Mark Mitchell Elected Mayor of Tempe

Tempe, AZ – Tempe City Clerk Brigitta Kuiper has released updated preliminary unofficial results for the city’s May 15 General/Special Election. These results include early ballots dropped off at the polls on Election Day, as well as most of the provisional ballots cast on Tuesday.

Mark Mitchell has been elected Mayor and Kolby Granville has been elected to the City Council.

 

Mark Mitchell

Write-in votes will be counted by about 5 p.m. Friday. Three conditional provisional ballots – cast by voters who did not bring ID to the polls – will be finalized by 5 p.m. Friday. A final canvass of the votes is scheduled for the City Council’s approval at its May 31 meeting – at that time, the results will be official.

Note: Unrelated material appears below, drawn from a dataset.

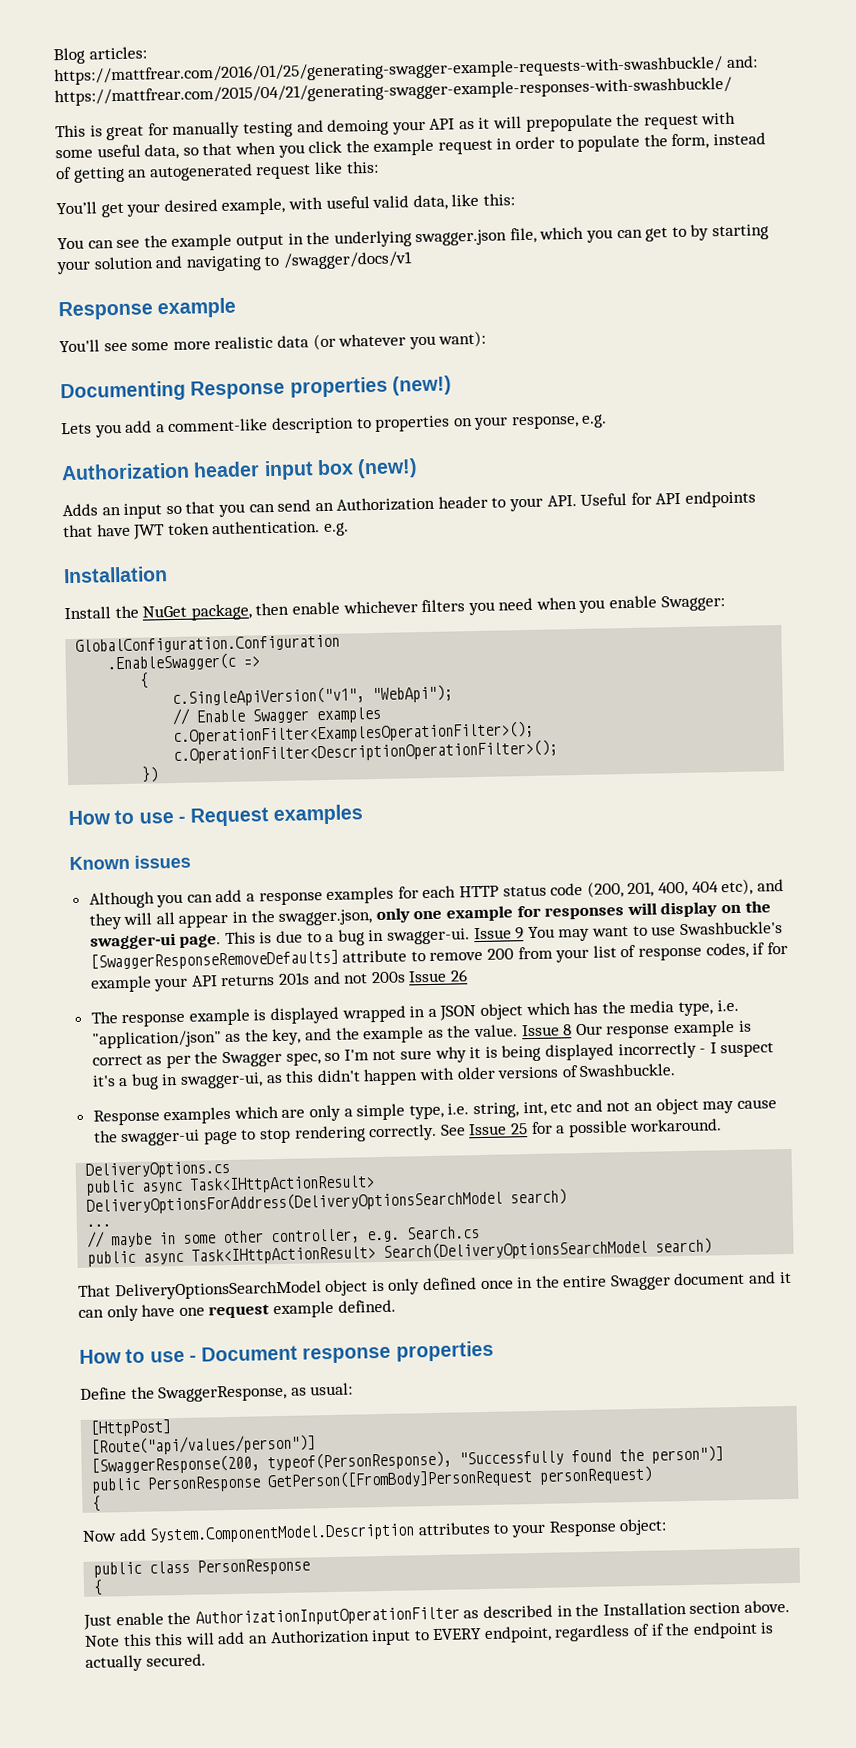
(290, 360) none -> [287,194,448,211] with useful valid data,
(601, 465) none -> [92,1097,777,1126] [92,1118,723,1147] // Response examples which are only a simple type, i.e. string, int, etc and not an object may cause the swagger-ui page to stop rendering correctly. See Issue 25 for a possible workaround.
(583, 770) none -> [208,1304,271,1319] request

Estimated voter turnout was 26.7 percent, with the majority casting early ballots. Tempe has 85,181 registered voters and the total number of ballots cast is 22,753.

 

Updated preliminary unofficial tallies for Mayor:

Mark  Mitchell – 11,351 votes (49.89 percent)

Michael Monti – 11,212 votes (49.28 percent)

Rick Carias* (write-in) – 0 votes (0.00 percent)

*Votes cast for write-in candidates are hand-counted and will be available after 5 p.m., Friday, May 18.

 

Updated preliminary unofficial tallies for one City Council seat:

Dick Foreman – 9,383 votes (41.24 percent)

Kolby Granville – 11,698 votes (51.41 percent)

Joel Navarro and Corey Woods were re-elected to City Council seats in the March 13 Primary Election.

 

Proposition 439, a proposed amendment to the Tempe City Charter, Article VII, Nominations and Elections, 7.01 city elections:

YES – 14,667 (72.04 percent)

NO – 5,692 (27.96 percent)

 

One ballot equals one vote. A voter only has one vote and one ballot, even though a voter may exercise a number of choices on each ballot. If there are three council seats to be filled at the election, each voter would have three choices on the ballot; however, in counting the total number of votes cast (ballots cast), it is the number of ballots, not the number of choices exercised on each ballot, which determines the majority. The minimum number of votes a candidate must receive to be elected to office under this provision is more than half the total number of valid ballots cast at the primary election for all offices. For example, if six persons are running for the office of councilmember and the total number of valid votes cast (ballots cast) for all offices is 500, then any individual, in order to be elected at the primary, must receive more than 250 votes, more than one-half of the total votes cast.